Premier Financial Corp.
- Formerly: First Defiance Financial Corp.
- Company type: Public
- Traded as: Nasdaq: PFC
- Industry: Banking
- Founded: 1920; 106 years ago
- Headquarters: Defiance, Ohio
- Area served: Ohio, Michigan, Indiana, West Virginia, Pennsylvania
- Key people: Gary M. Small (president & CEO) Donald P. Hileman (executive chairman) Paul D. Nungester, (CFO)
- Revenue: ▲$0.148 billion (2017)
- Net income: ▲$0.032 billion (2017)
- Total assets: ▲$2.993 billion (2017)
- Total equity: ▲$0.373 billion (2017)
- Number of employees: 674 (2017)
- Website: yourpremierbank.com

= Premier Financial =

Premier Financial Corp., headquartered in Defiance, Ohio, is the holding company for Premier Bank. Premier Bank, headquartered in Youngstown, Ohio, operates 73 branches and 9 loan offices in Ohio, Michigan, Indiana and Pennsylvania.

==History==
The bank was established in 1889 as FIRST FEDERAL SAVINGS AND LOAN ASSOCIATION OF DEFIANCE.

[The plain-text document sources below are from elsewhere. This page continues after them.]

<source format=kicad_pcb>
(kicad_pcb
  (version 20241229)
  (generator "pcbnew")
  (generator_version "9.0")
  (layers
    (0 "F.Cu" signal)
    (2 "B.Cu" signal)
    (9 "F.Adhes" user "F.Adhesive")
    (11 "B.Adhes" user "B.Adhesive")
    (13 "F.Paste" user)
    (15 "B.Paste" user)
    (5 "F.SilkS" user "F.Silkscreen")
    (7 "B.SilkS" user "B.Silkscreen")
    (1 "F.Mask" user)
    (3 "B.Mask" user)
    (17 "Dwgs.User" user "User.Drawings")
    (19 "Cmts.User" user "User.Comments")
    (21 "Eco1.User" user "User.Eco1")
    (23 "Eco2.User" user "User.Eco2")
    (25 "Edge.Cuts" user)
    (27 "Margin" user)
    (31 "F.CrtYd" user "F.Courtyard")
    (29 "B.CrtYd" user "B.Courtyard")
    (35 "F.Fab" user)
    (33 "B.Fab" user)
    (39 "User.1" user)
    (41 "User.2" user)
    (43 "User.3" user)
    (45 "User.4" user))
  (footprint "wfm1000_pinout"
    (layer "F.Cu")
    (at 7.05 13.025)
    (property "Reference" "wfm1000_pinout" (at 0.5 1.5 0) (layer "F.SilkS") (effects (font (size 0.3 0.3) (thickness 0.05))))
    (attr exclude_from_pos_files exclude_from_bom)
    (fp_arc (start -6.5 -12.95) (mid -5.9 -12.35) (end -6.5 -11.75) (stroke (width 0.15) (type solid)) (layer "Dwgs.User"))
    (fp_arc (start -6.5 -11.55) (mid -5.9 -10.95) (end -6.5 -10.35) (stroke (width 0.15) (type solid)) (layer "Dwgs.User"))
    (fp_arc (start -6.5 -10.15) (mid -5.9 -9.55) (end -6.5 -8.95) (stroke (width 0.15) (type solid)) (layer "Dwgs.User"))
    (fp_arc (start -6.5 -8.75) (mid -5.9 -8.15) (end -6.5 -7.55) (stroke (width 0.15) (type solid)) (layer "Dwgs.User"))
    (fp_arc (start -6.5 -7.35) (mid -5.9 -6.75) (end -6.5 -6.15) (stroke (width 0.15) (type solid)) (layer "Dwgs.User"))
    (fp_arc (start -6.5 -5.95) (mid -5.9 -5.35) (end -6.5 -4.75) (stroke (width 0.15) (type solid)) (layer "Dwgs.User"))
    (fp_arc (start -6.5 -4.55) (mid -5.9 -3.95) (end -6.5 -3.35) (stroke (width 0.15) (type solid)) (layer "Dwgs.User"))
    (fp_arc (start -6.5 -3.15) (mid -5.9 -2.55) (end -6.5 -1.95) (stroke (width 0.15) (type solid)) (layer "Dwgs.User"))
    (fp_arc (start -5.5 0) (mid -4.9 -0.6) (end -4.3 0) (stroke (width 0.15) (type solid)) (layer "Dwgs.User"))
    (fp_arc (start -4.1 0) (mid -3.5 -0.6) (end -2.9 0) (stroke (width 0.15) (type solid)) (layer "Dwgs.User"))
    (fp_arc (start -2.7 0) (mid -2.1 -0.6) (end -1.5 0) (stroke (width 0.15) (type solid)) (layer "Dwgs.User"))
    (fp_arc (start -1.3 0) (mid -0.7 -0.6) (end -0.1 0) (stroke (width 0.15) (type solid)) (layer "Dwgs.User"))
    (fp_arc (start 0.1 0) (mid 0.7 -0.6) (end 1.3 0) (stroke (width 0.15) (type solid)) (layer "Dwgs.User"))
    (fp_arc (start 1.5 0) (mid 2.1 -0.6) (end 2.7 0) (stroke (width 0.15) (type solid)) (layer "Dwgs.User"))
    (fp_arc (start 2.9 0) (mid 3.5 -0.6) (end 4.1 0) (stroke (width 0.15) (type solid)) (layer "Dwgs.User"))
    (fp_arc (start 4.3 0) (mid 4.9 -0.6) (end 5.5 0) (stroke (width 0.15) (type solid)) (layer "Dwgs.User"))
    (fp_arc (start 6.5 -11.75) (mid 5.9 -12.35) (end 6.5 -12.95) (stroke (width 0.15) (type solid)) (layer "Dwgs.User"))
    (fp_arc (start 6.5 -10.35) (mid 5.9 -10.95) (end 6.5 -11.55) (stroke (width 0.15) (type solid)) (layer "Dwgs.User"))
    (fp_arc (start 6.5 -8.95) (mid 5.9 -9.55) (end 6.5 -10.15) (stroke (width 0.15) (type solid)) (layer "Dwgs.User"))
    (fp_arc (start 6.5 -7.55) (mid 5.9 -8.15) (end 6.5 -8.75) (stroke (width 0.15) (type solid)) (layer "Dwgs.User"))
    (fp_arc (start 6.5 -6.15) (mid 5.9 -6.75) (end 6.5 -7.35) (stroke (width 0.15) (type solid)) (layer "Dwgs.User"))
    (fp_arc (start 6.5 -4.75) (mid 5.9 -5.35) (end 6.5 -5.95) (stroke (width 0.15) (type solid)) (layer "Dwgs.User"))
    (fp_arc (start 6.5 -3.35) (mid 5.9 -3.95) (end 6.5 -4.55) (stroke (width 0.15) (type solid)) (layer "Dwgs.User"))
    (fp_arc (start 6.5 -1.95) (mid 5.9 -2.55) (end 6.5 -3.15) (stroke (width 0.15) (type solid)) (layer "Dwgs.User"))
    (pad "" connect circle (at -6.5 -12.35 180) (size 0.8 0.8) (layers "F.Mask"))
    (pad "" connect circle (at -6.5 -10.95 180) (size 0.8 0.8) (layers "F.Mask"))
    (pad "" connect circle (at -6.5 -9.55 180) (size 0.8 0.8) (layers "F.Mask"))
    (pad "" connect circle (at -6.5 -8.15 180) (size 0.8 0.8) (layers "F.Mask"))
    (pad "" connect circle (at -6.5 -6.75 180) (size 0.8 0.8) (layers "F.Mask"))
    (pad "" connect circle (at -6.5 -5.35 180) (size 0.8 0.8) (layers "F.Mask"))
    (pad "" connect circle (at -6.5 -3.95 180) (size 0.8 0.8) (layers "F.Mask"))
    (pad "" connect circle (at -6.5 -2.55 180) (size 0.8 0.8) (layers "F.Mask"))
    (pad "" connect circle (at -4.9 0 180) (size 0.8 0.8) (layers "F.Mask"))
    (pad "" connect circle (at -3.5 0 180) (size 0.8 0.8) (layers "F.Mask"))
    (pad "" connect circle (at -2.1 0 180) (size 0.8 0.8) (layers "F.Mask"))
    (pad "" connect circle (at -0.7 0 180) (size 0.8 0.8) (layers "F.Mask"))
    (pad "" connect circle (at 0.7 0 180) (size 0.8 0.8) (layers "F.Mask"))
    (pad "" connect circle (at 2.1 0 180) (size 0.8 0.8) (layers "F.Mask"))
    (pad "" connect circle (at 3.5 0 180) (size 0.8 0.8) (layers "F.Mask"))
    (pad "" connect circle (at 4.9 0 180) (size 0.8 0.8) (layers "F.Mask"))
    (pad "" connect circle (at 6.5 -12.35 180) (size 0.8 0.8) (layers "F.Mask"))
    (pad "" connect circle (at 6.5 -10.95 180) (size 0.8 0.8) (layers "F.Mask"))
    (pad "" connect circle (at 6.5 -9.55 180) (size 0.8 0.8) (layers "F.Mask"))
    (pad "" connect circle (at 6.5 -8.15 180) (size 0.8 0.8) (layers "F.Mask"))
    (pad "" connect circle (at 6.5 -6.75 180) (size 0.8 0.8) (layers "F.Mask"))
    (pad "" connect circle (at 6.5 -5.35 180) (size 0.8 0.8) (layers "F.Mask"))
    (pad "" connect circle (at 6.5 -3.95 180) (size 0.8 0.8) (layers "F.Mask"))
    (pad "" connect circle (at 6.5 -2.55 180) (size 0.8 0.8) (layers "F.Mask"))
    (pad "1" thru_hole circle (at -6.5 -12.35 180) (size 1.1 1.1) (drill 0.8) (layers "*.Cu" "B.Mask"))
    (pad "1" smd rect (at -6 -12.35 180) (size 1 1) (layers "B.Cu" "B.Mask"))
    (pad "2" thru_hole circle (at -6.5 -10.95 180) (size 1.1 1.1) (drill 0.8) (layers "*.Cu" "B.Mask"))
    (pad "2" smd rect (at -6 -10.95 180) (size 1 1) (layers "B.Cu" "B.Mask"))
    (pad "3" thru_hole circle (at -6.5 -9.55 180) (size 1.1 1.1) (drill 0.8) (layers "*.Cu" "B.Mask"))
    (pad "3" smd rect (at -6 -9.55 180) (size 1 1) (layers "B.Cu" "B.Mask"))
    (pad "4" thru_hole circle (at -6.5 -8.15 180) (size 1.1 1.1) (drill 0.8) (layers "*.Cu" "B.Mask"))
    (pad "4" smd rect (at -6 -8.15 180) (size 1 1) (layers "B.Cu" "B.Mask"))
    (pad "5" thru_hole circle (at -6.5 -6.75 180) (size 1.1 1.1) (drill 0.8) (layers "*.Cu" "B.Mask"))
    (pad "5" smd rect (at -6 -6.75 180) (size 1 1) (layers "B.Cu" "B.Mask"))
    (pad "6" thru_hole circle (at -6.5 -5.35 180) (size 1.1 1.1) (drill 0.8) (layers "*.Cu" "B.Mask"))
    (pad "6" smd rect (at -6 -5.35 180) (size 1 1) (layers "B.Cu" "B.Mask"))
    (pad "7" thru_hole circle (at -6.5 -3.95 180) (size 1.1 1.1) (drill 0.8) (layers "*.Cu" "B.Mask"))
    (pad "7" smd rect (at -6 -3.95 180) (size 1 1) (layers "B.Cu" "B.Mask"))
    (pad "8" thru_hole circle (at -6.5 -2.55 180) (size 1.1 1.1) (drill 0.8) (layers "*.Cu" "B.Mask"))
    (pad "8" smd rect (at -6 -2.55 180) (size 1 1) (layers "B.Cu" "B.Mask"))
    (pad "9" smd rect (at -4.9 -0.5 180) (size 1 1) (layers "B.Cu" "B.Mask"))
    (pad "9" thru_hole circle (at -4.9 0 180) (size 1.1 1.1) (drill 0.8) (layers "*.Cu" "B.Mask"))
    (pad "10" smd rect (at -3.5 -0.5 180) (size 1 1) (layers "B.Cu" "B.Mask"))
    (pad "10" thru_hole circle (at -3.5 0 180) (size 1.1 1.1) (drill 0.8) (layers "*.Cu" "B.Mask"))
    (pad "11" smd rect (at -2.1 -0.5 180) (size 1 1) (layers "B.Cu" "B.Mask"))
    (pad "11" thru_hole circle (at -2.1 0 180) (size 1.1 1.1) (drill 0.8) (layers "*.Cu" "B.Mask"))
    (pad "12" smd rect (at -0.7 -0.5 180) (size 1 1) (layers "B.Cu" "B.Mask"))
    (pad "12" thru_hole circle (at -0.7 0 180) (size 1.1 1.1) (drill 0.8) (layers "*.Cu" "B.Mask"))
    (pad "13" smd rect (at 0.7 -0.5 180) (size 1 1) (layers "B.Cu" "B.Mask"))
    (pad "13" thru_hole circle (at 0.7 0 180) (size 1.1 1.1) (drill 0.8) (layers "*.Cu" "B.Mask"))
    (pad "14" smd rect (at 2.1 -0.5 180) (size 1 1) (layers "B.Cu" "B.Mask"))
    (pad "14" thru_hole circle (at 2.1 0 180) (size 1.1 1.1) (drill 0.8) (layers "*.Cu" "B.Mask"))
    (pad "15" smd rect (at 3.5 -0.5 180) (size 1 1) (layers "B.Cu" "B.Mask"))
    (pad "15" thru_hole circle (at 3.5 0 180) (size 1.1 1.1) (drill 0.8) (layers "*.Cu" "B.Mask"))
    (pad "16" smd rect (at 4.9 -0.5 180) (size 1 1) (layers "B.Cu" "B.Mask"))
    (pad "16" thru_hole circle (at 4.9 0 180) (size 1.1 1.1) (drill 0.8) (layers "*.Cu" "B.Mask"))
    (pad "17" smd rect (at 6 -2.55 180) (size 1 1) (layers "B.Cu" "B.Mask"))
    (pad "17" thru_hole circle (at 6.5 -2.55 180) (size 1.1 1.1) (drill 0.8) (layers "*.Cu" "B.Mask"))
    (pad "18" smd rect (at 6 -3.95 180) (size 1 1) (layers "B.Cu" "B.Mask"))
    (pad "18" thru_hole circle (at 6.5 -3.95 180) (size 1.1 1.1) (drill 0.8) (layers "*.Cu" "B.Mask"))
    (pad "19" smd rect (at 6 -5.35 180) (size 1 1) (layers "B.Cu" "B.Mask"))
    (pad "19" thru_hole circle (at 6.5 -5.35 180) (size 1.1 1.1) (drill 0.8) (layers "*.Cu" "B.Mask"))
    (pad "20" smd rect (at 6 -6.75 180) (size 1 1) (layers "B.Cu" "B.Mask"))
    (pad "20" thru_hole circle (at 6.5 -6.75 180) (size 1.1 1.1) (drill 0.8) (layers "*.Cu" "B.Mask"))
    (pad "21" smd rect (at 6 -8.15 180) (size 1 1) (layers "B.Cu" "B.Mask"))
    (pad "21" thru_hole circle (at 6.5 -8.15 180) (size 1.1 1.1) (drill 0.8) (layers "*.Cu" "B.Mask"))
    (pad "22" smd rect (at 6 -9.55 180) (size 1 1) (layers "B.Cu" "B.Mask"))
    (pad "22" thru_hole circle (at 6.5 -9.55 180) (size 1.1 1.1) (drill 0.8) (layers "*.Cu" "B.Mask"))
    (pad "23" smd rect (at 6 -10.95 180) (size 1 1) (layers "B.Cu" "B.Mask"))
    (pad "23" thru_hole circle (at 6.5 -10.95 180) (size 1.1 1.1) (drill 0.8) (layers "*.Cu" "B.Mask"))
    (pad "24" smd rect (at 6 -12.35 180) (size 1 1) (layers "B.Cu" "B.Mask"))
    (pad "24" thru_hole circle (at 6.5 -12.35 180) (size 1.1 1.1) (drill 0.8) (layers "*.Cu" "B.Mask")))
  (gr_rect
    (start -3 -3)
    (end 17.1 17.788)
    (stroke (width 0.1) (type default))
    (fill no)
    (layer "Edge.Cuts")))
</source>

In 2000, the name of the bank was changed to First Federal Bank of the Midwest.

In March 2008, the company acquired Pavilion Bancorp Inc. and its subsidiary, the Bank of Lenawee.

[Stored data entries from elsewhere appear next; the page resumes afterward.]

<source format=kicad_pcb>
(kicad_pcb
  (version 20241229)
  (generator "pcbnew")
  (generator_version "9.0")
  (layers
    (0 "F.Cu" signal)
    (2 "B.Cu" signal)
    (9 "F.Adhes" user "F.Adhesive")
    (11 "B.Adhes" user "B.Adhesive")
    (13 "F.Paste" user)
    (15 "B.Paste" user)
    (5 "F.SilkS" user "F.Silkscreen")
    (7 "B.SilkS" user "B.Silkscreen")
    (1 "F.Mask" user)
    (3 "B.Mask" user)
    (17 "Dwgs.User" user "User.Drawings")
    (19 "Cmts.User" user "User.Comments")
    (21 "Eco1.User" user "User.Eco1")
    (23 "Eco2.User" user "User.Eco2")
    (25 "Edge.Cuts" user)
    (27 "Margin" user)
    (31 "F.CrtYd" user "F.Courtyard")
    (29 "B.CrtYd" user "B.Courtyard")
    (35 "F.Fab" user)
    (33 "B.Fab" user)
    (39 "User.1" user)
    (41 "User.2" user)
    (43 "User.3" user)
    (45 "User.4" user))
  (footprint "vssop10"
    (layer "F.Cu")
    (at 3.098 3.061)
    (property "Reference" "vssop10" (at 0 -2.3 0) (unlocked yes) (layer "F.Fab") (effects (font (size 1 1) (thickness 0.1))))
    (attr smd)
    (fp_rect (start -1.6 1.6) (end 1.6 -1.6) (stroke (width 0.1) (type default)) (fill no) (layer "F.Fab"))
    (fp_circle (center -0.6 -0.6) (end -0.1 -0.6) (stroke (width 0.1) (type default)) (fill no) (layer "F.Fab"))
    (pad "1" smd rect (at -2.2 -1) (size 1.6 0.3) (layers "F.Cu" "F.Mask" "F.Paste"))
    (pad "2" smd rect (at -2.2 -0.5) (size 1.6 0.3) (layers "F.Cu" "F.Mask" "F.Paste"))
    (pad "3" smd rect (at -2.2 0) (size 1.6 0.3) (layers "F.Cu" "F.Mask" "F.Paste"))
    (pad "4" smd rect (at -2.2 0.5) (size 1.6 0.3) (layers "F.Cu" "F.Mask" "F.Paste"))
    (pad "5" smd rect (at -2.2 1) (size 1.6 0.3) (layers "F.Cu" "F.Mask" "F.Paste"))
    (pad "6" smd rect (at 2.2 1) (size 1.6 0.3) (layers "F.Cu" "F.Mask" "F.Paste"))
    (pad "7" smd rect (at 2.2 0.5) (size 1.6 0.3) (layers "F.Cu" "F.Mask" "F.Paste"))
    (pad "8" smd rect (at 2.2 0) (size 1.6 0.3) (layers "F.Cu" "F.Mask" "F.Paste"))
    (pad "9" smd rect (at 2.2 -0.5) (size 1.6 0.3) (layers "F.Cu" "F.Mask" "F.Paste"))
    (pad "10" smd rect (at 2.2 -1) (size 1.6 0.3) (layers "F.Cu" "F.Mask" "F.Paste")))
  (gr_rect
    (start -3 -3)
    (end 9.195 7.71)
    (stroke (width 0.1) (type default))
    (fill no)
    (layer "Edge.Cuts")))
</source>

In 2012, the company repurchased the stock issued to the United States Department of the Treasury in connection with its investment in the company via the Troubled Asset Relief Program and in 2015 the company repurchased the warrants issued to the Treasury.

In February 2014, the company announced a merger with First Community Bank and entered the Columbus, Ohio market. However, in April 2014, the merger agreement was terminated.

In February 2017, the company acquired Commercial Bancshares, Inc. and The Commercial Savings Bank for $70.3 million.

In January 2020, the holding company for First Federal Bank of the Midwest merged with United Community Financial Corp. In April 2020, the new company announced the unification of their banking businesses under the new name of Premier Bank.

In July 2024, the company announced its intention to merge with WesBanco in an all stock deal valued at $959 million.